The approaches described in this section could be pursued, but are not necessarily approaches that have been previously conceived or pursued. Therefore, unless otherwise indicated herein, the approaches described in this section are not prior art to the claims in this application and are not admitted to be prior aft by inclusion in this section.
Software applications operating in a network environment exchange application messages. An “application message,” or simply “message”, as used herein, refers to a message emitted or consumed by a software element that is logically located at Layer 5 or higher of the OSI reference model. Messages may be contained in more than one data frame, packet or segment. For simplicity, the term “packet” is used to refer to a unit of organization under an internetworking protocol, such as data frame, packet or segment, at Layer 2, 3 or 4 of the OSI reference model.

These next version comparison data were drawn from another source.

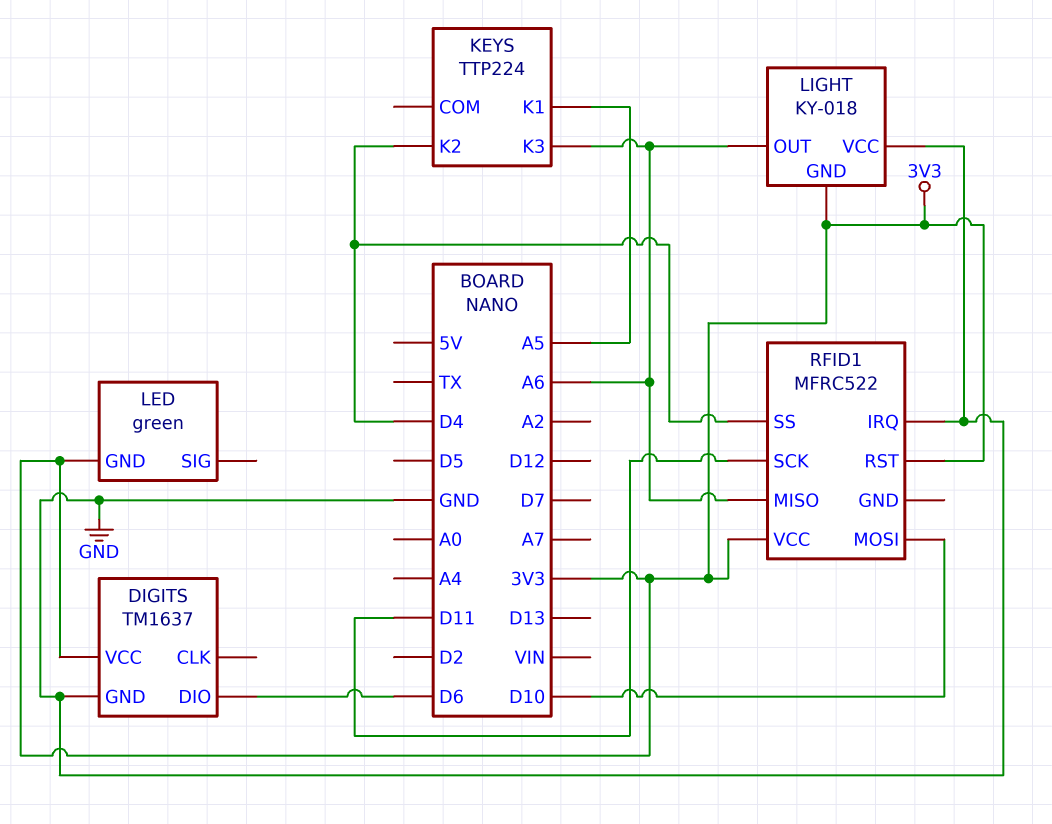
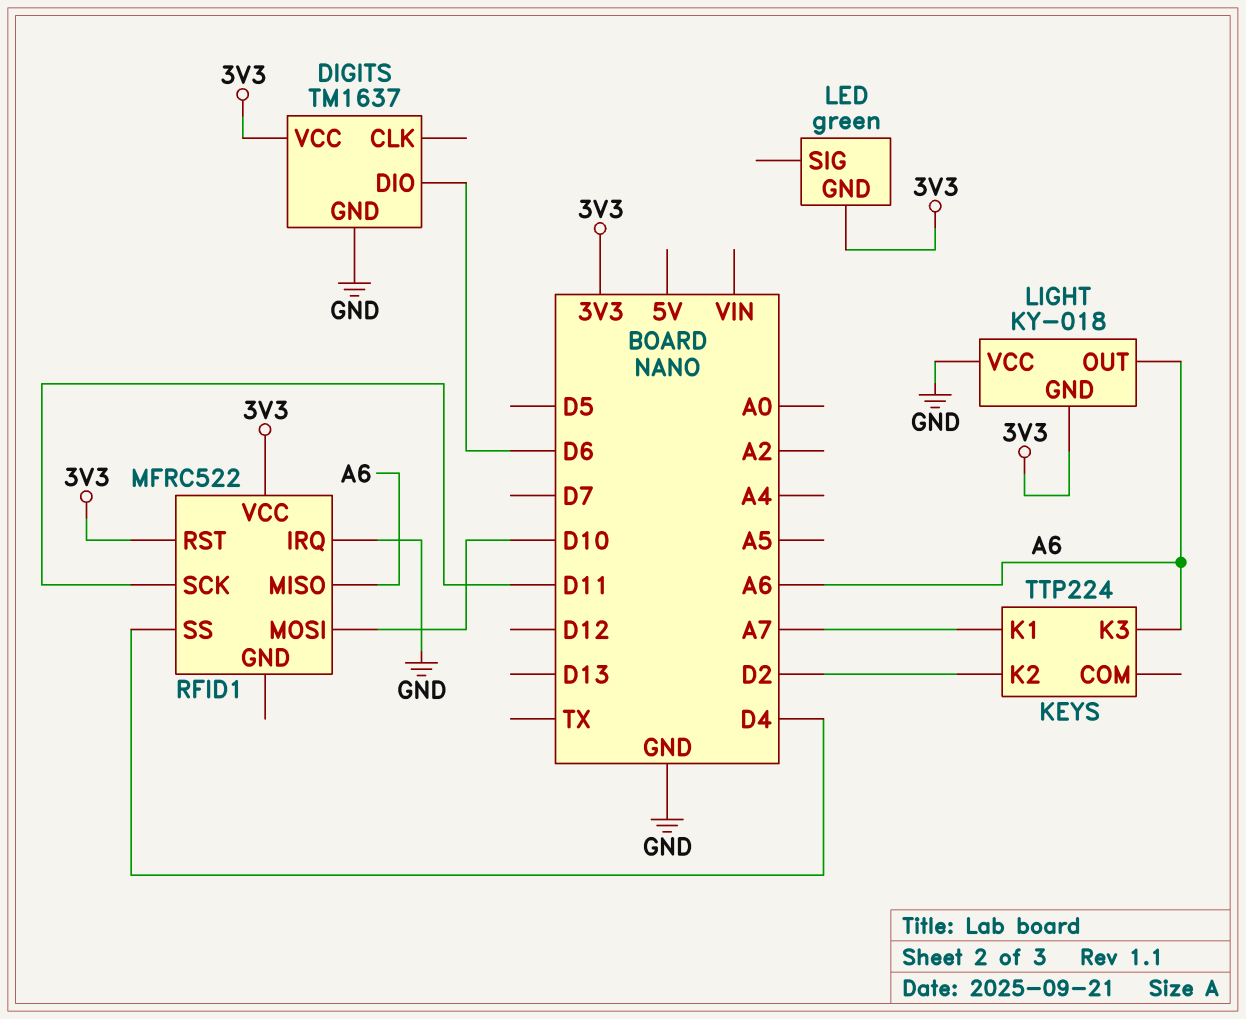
KEYS pin K1: A5 -> A7
KEYS pin K2: D4 -> D2

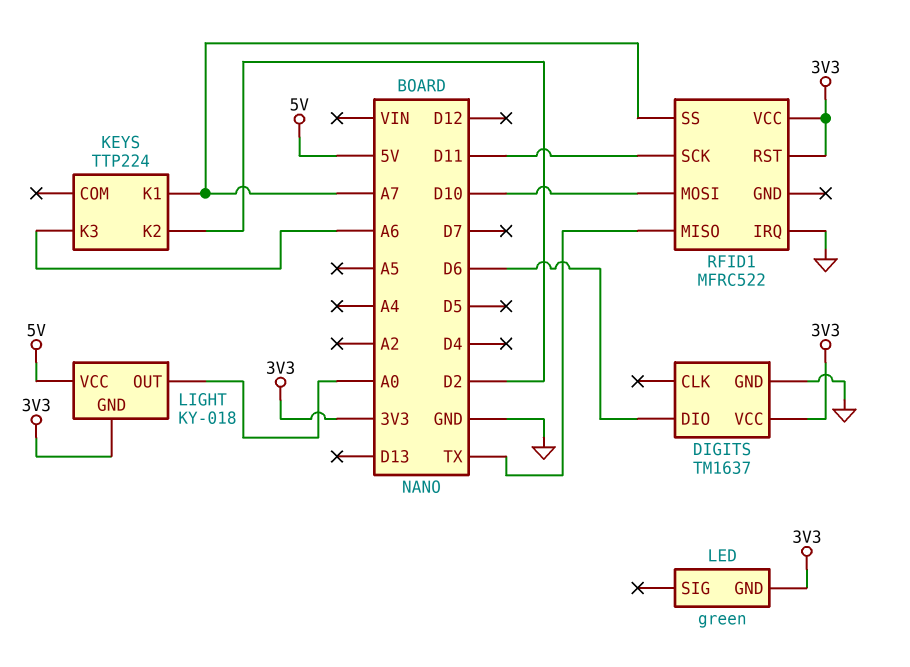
LIGHT pin OUT: A6 -> A0
LIGHT pin VCC: GND -> 5V
RFID1 pin MISO: A6 -> TX
RFID1 pin SS: D4 -> A7

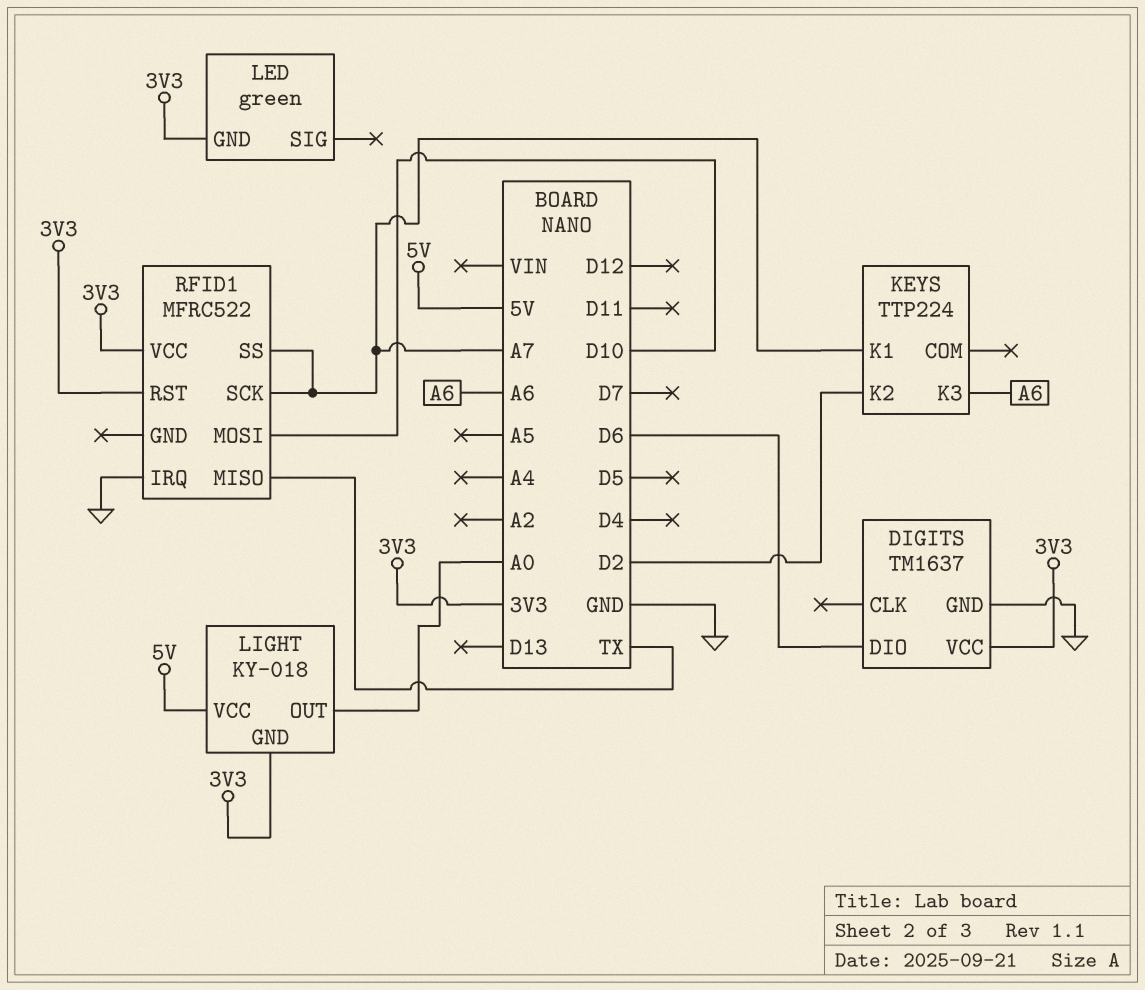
RFID1 pin SCK: D11 -> A7

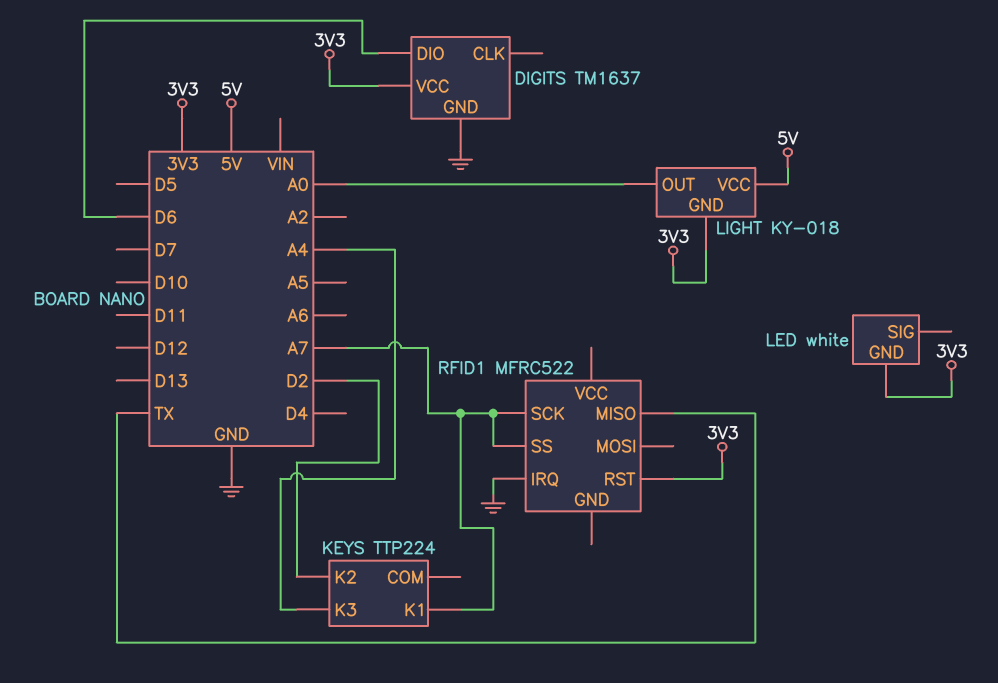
KEYS pin K3: A6 -> A4
LED: green -> white
RFID1 pin MOSI: D10 -> none
RFID1 pin VCC: 3V3 -> none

Application end points such as clients and servers in a distributed system communicate over a network using many different transport layer protocols such as HTTP, JMS, SMTP, FTP, etc. Independent of the transport layer protocols, messages themselves can have their own formats such as XML, TEXT, BINARY, etc. In addition to standard formats, applications sometimes use their own proprietary message formats as well as proprietary transport protocols that are best suited for their requirements.
Additionally, as applications need to interact with other networked applications which use their own proprietary or standard transport protocols and message formats, the messages that travel from one application to another may need different custom processing for both transport level protocols and custom business logic.

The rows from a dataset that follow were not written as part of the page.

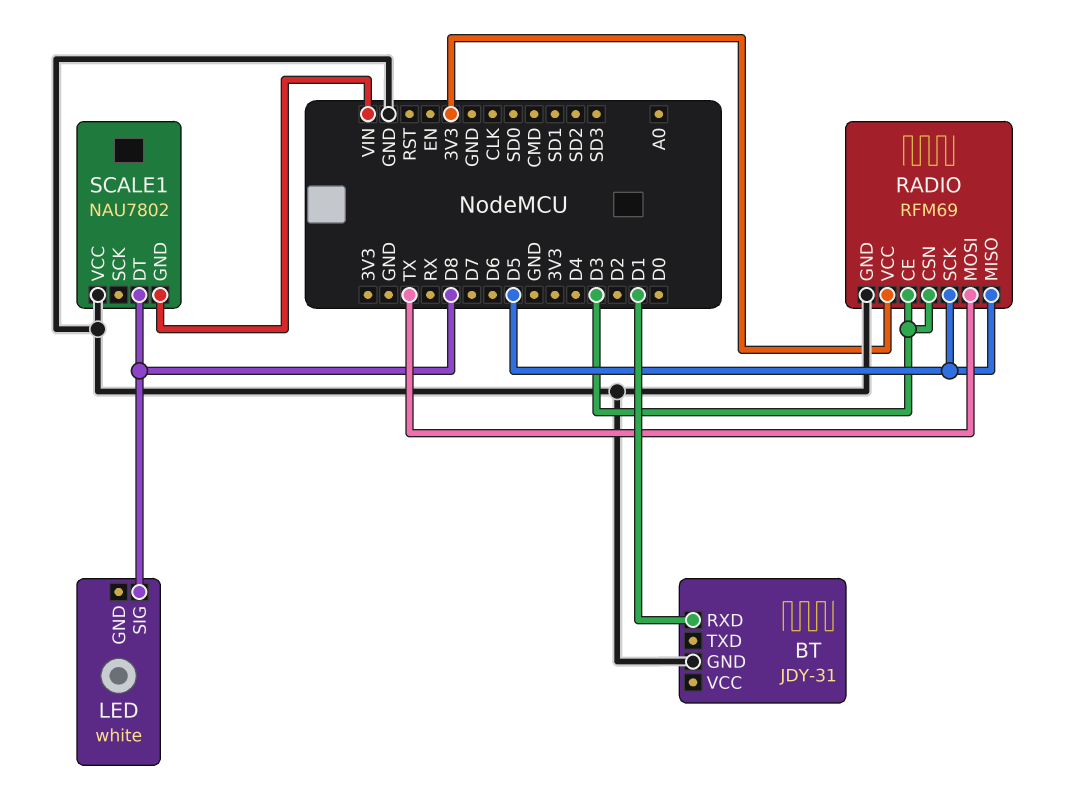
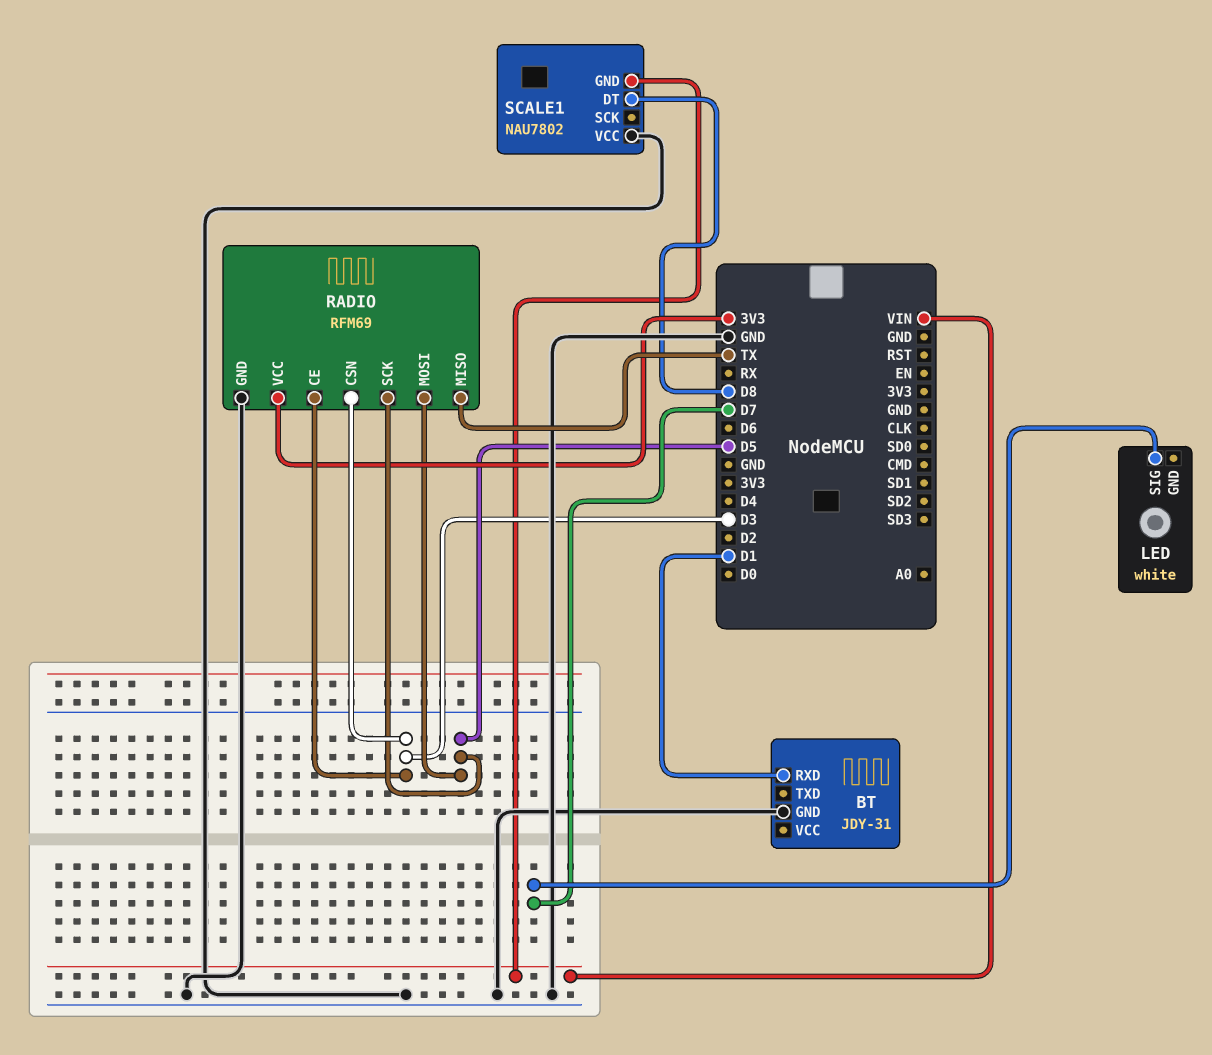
LED pin SIG: D8 -> D7
RADIO pin MISO: D5 -> TX
RADIO pin MOSI: TX -> D5

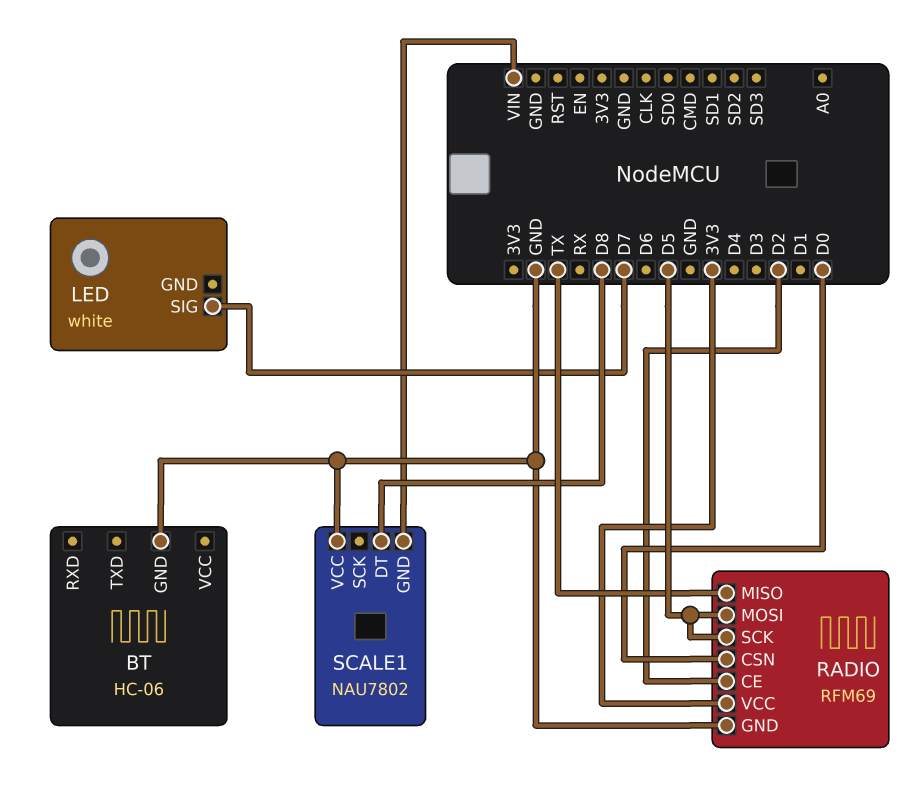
BT: JDY-31 -> HC-06
BT pin RXD: D1 -> none
RADIO pin CE: D3 -> D2
RADIO pin CSN: D3 -> D0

Application message formats are not static and may change to support business needs. The business logic code that processes these application messages must change to support the new message formats. On the other hand, the same application message may be transmitted using different protocols to support business needs. Custom protocol handlers may need to handle the processing of these messages over the new transport protocol.
Generally, in past approaches, in order to handle any of these changes, the implementation of the application has to be changed, the application has to be reloaded into the network device, and the network device has to be restarted. This is time-consuming, requires significant resources in programming labor, and is disruptive to network operations. Further, in typical past approaches, the number of servers on which the applications run is much higher than the number of network elements that interconnect them. The custom business logic for handling different message formats and transport protocols must be provisioned and managed on all the servers, which is time-consuming and labor-intensive.